Maar hoe meet je de afstand tussen twee punten in de ruimte, wanneer je niet in staat bent je duim op het ene punt en je wijsvinger op het andere punt te leggen? Het bolletje vond een creatieve oplossing. Hij drukt de tijd uit in de cirkel die de aarde om de zon beschrijft. Elke zonnewende is een kilometerpaaltje. Vanaf Mars is dit een fraai gezicht. Overal waar de aarde zich op dezelfde positie ten opzichte van de zon bevindt, zien we de bolletjes vuurwerk afsteken.
Ware er een eerste paaltje, dan zou men daar de oerknal horen.
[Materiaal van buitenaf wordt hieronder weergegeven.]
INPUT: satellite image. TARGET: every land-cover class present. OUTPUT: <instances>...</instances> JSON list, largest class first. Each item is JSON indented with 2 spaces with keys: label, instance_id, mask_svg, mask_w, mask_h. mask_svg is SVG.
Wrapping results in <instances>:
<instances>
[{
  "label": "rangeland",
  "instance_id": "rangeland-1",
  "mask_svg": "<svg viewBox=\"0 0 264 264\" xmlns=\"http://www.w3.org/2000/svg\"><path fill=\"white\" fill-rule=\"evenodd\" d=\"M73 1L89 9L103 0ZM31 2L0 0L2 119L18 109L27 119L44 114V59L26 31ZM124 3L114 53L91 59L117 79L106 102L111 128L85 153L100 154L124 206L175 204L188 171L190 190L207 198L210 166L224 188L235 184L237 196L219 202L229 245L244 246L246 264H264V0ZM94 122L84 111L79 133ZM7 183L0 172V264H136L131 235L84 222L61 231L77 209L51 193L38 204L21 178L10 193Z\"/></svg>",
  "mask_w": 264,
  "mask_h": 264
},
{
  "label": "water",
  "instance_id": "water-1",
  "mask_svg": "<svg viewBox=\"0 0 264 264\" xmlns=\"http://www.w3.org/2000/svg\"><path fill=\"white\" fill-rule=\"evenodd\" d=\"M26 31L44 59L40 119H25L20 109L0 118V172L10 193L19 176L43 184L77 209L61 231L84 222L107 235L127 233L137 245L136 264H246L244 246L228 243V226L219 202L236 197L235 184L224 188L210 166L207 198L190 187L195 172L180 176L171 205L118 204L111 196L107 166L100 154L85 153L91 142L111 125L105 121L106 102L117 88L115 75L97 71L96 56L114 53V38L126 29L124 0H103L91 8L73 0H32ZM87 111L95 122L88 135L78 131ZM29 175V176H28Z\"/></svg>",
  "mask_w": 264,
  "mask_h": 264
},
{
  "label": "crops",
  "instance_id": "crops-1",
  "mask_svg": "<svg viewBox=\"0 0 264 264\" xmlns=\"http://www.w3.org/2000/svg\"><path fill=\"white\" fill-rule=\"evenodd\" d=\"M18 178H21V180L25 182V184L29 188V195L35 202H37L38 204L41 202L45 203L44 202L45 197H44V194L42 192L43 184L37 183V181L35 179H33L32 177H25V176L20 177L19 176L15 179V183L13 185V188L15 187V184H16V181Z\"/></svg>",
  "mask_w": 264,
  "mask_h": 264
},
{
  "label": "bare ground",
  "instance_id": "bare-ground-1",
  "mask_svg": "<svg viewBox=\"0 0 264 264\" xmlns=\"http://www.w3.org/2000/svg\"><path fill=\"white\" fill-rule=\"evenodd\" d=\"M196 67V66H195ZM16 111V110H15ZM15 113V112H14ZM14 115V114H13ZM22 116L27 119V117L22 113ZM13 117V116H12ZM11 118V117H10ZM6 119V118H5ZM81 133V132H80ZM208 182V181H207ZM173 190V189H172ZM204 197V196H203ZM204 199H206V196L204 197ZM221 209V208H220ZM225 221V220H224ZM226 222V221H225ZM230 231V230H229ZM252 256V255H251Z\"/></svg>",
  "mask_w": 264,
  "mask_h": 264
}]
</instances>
Maar er is geen eerste paaltje. Elk paaltje is gelijk het vorige paaltje de duizendste van de afgelopen duizend, alsook de eerste van eerste duizend die te komen staan. Van Mars af gezien zijn alle paaltjes gelijk. Maar op aarde wordt naar een enkel paaltje met bijzondere aandacht uitgekeken. Het zou de tweeduizendste zijn.
Nu is er rond dat ene paaltje inderdaad een probleem. De bolletjes zijn er te nieuwsgierig. Onbeschaamd werpen zij er verkenners uit op onze planeet. Hun Pathfinder kijkt er rond op een onbewoonde puinstortplaats; daar kan hij geen kwaad, dus die laten we begaan. De Polar Lander en de Climate Orbiter daarentegen wagen zich iets te dicht in onze samenleving. Een klein wippertje door de vierde dimensie is gelukkig afdoende om beide sondes aan de controle van de bolletjes te onttrekken. Ja, koddig zijn ze, die aardlingen. Maar wie de tijd zo onderdanig is, heeft in de eeuwigheid niets te zoeken.